I have just started integrating Django with Scrapy.
Upon receiving the variable(that is Website url) on the Django side, I want to pass it to the scrapy part so as to crawl it.
This is the code snippet I wrote on the backend.
def post(self, request, format=None):
...
serializer = self.serializer_class(data=data)
if serializer.is_valid():
site = serializer.create(data)
domain = urlparse(site.url).netloc
site_id = site.id
settings = {
'unique_id': unique_id,
'USER_AGENT': 'Mozilla/5.0 (compatible; Googlebot/2.1; +http://www.google.com/bot.html)'
}
task = scrapyd.schedule('default', 'icrawler', settings=settings, url=url, domain=domain)
task = {
'task_id': task,
'unique_id': target_id,
'status': 'started'
}
resp = {
'task': task,
'data': serializer.data,
'status': status.HTTP_201_CREATED
}
return Response(resp)
else:
return Response(serializer.errors, status=status.HTTP_400_BAD_REQUEST)

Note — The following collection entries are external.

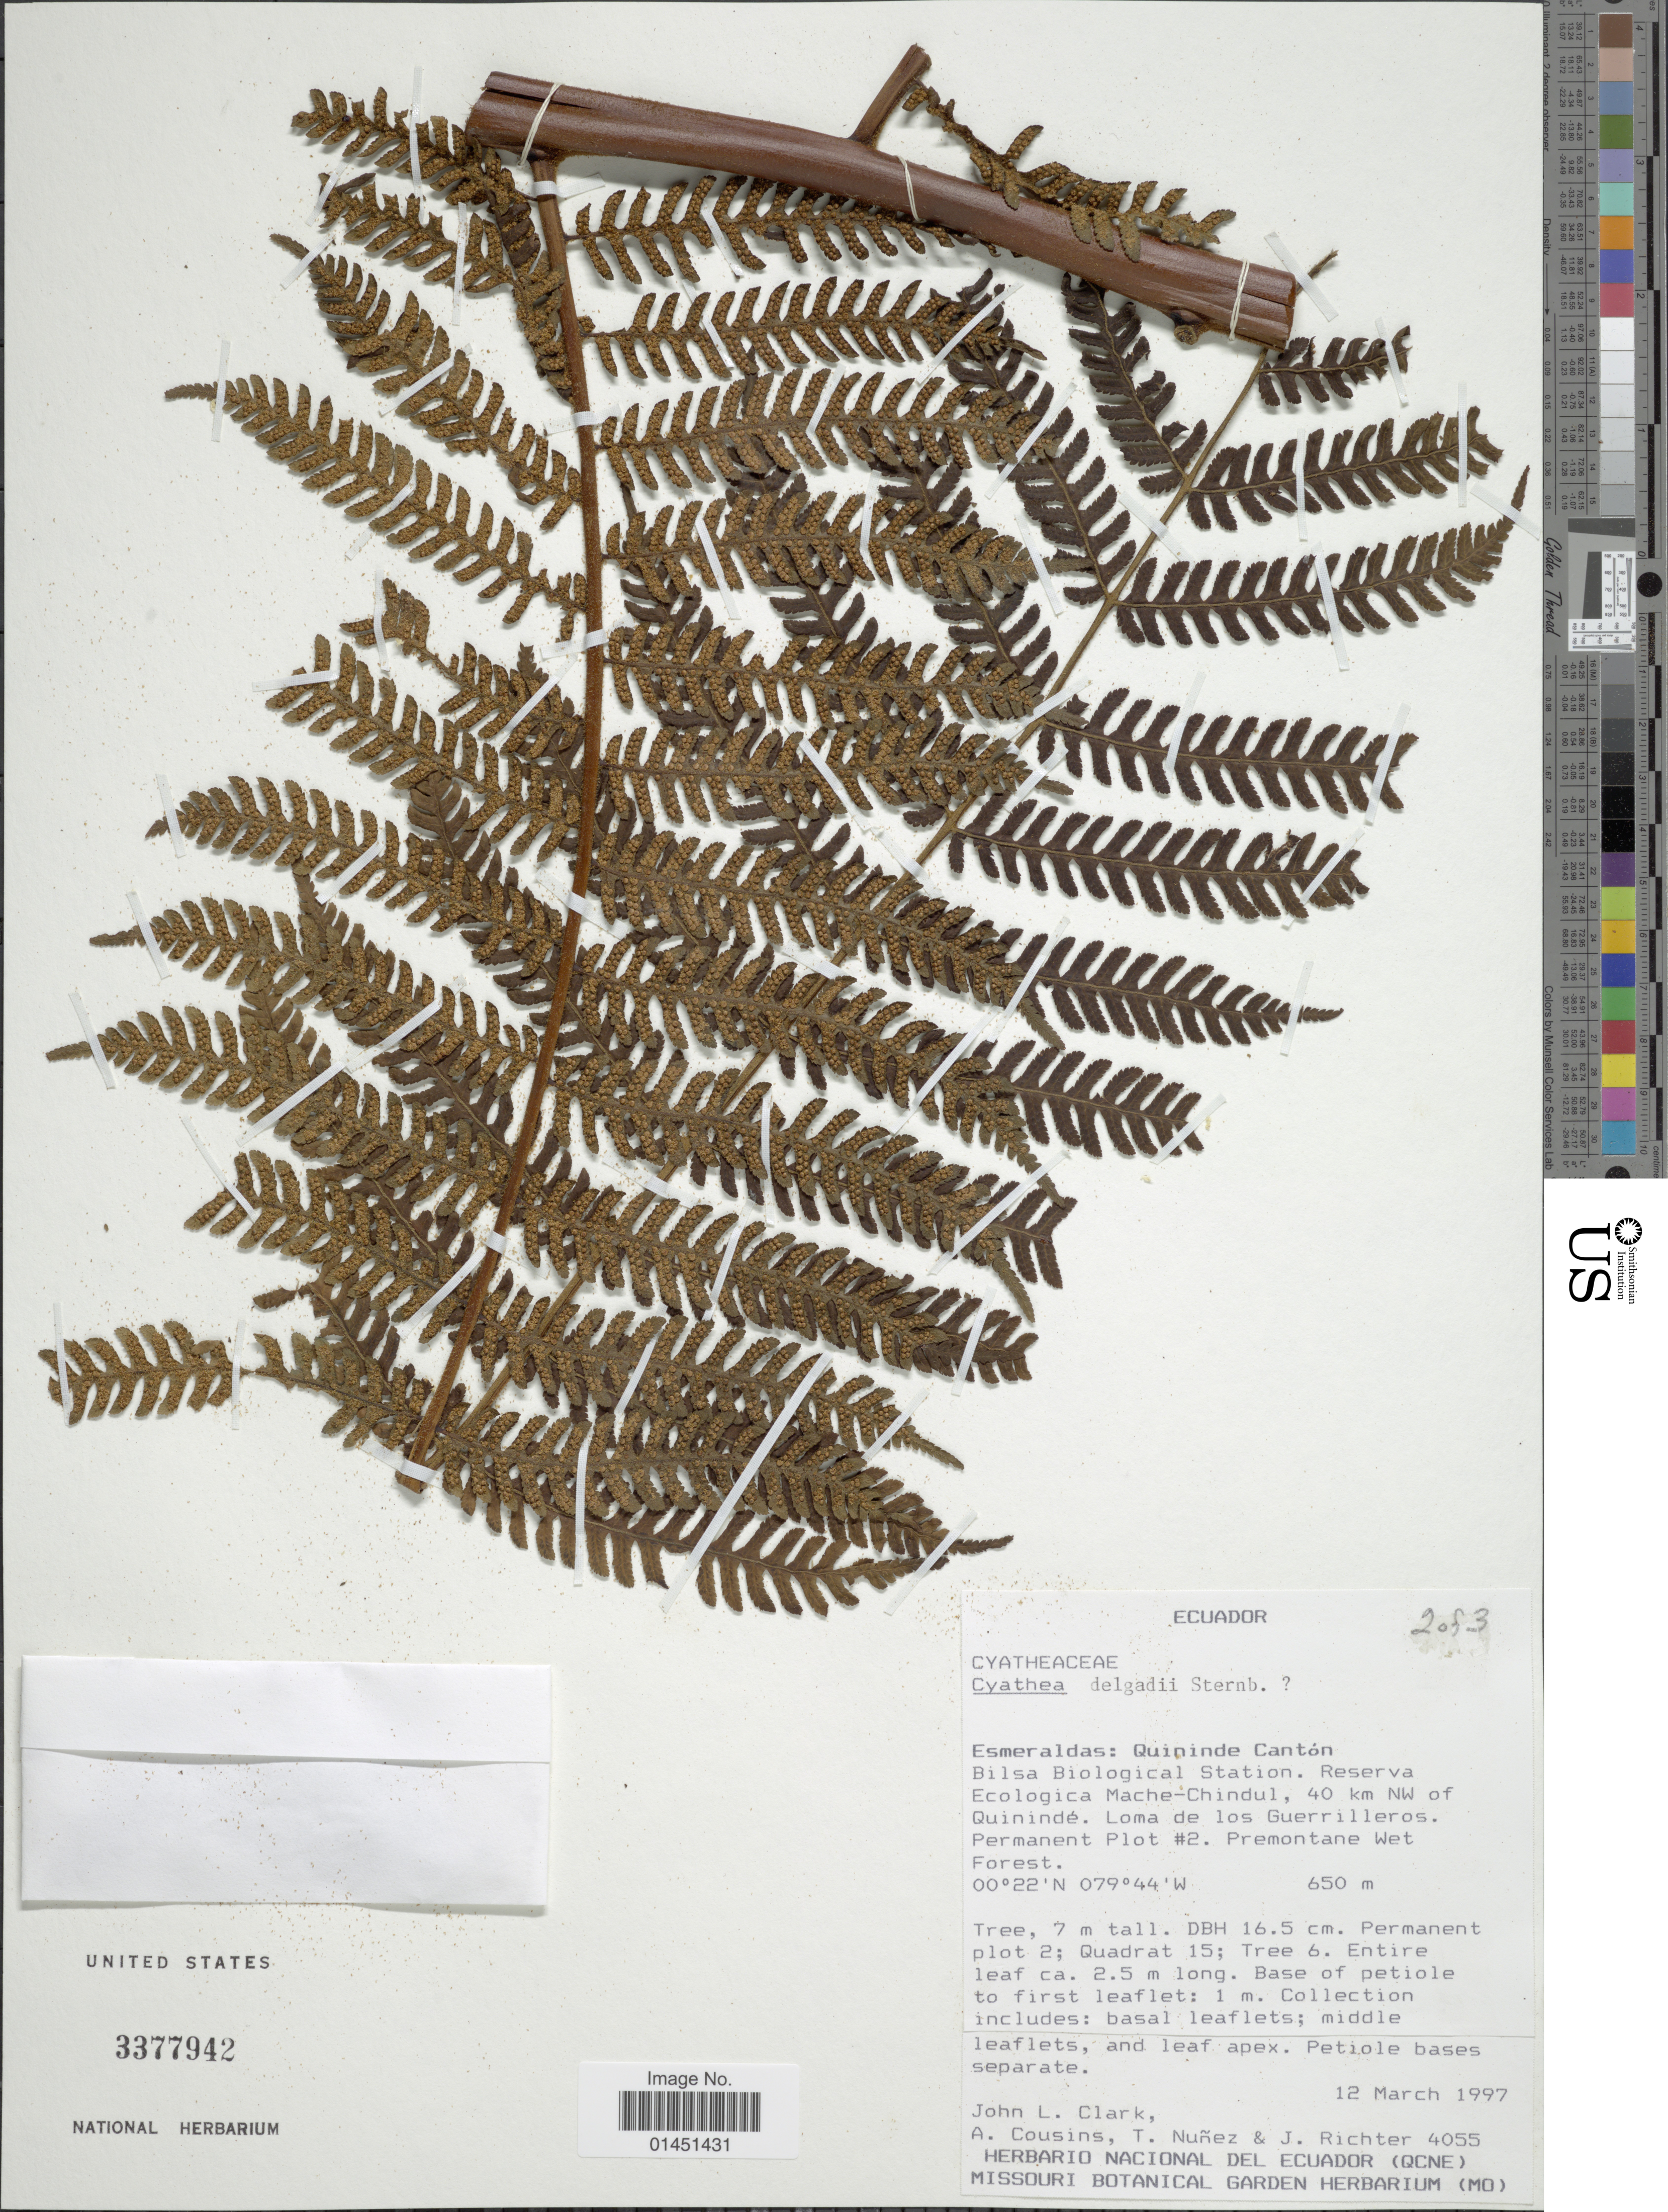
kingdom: Plantae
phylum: Tracheophyta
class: Polypodiopsida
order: Cyatheales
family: Cyatheaceae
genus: Cyathea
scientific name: Cyathea delgadii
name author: Pohl ex Sternb.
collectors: J. L. Clark, A. Cousins, T. Núñez & J. Richter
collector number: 4055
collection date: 1997-03-12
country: Ecuador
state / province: Esmeraldas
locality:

I have created spider on the Django project called icrawler.py.
class IcrawlerSpider(CrawlSpider):
name = 'icrawler'
allowed_domains = ['https://google.com']
start_urls = ['http://https://google.com/']
rules = (
Rule(LinkExtractor(allow=r'Items/'), callback='parse_item', follow=True),
)
def parse_item(self, response):
i = {}
return i
As you can see, there is allowed_domains = ['https://google.com']
and start_urls = ['http://https://google.com/']
in the spider.
But I want to replace it with variable passed from Django and start running crawler, upon receiving the variable on the django side.
I am not sure how I can implement it.